Rachel, while we may disagree on many of these points, I appreciate your openness in sharing where you are. I hope that you can understand where I am coming from. My passion comes from Paul’s letters:
[that I] may be found in Him, not having a righteousness of my own derived from the Law, but that which is through faith in Christ, the righteousness which comes from God on the basis of faith (Philippians 3:9).
For I determined to know nothing among you except Jesus Christ, and Him crucified (1 Corinthians 2:2)
To the weak I became weak, that I might win the weak; I have become all things to all people, so that I may by all means save some. (1 Corinthians 9:22)
I am glad the Church is on that path, however incompletely, indirectly that occurs. In our Lutheran Confessions we have this statement by Martin Luther:
For, thank God, a child seven years old knows what the Church is, namely, the holy believers and lambs who hear the voice of their Shepherd. (The Smalcald Articles, III.12)
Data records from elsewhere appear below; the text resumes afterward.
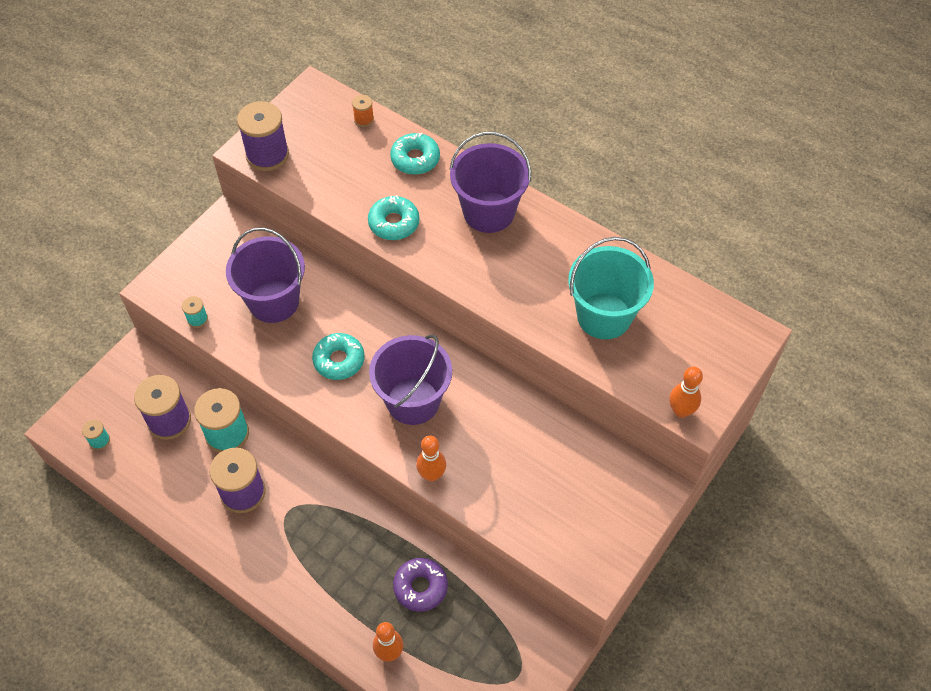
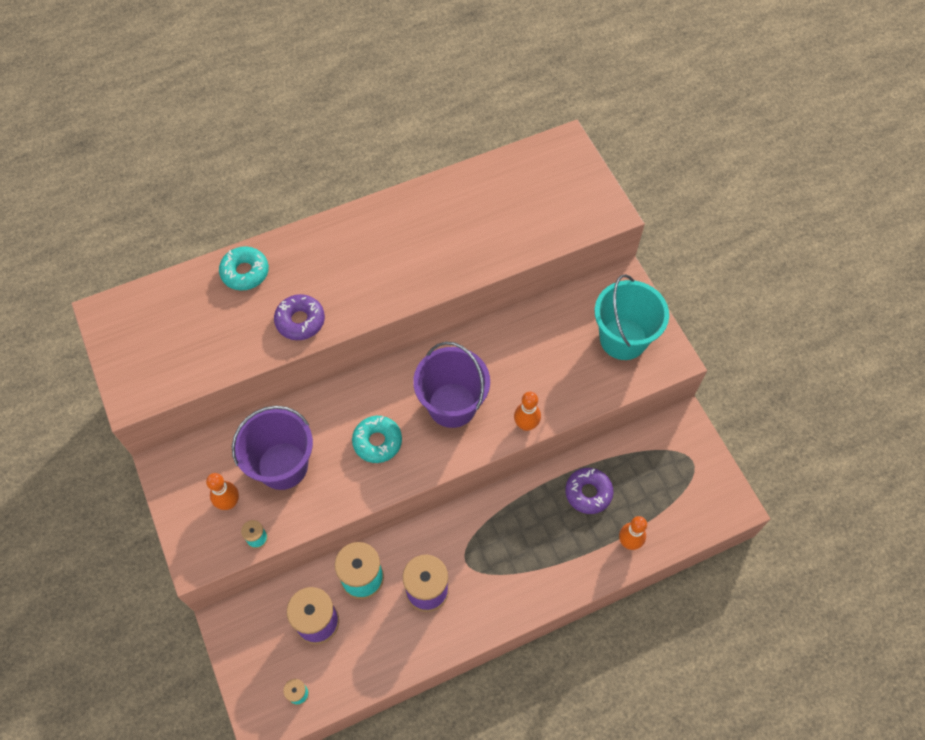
camera: 60 degrees left, 5 degrees up
(267, 155) = (150, 384): purple spool -> none
(364, 119) = (171, 289): orange spool -> none
(394, 223) = (300, 321): turquoise donut -> purple donut
(489, 212) = (340, 248): purple bucket -> none
(604, 316) = (491, 223): turquoise bucket -> turquoise bucket (623, 339)
(681, 411) = (601, 221): orange bowling pin -> orange bowling pin (229, 502)

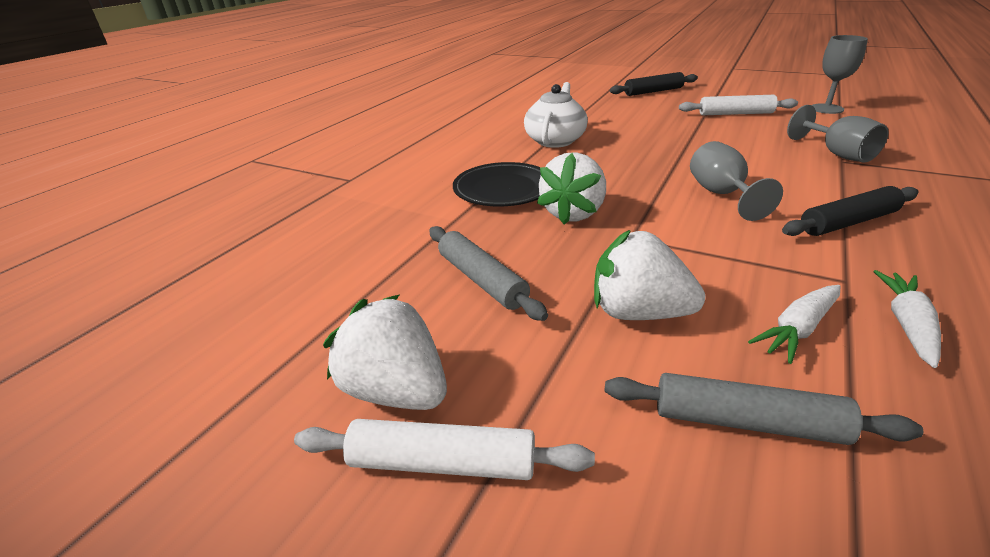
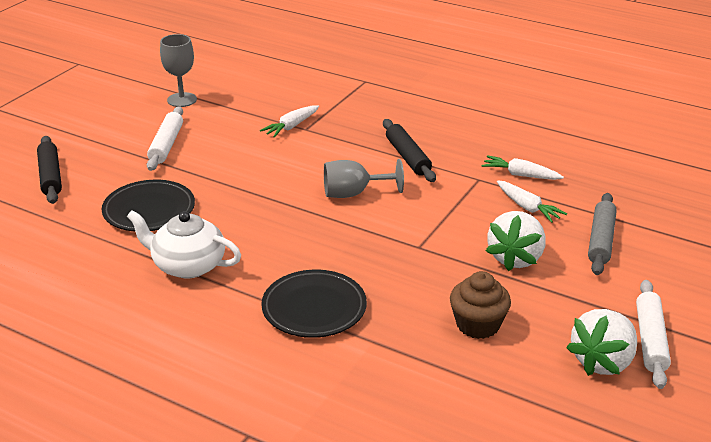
camera: 90 degrees left, 0 degrees up
(482, 280) = (478, 325): grey rolling pin -> brown cupcake
(573, 213) = (373, 270): white strawberry -> none
(626, 121) = (149, 211): none -> black plate
(837, 154) = (291, 126): grey goblet -> white carrot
The Church, because it is inhabited by sinners, can be lonely, demeaning, abusive, uncaring, etc. But Church includes broken sinners being made whole, forgiven sinners who learn to forgive, poor sinners who are rich in Christ, lonely sinners who have found a place of security and comfort, inadequate sinners who desire to receive all that God gives, here in time and there in eternity. And I find that today as 36 years ago many young people are looking for that kind of Church.
I’m glad I came back to the Church 36 years ago.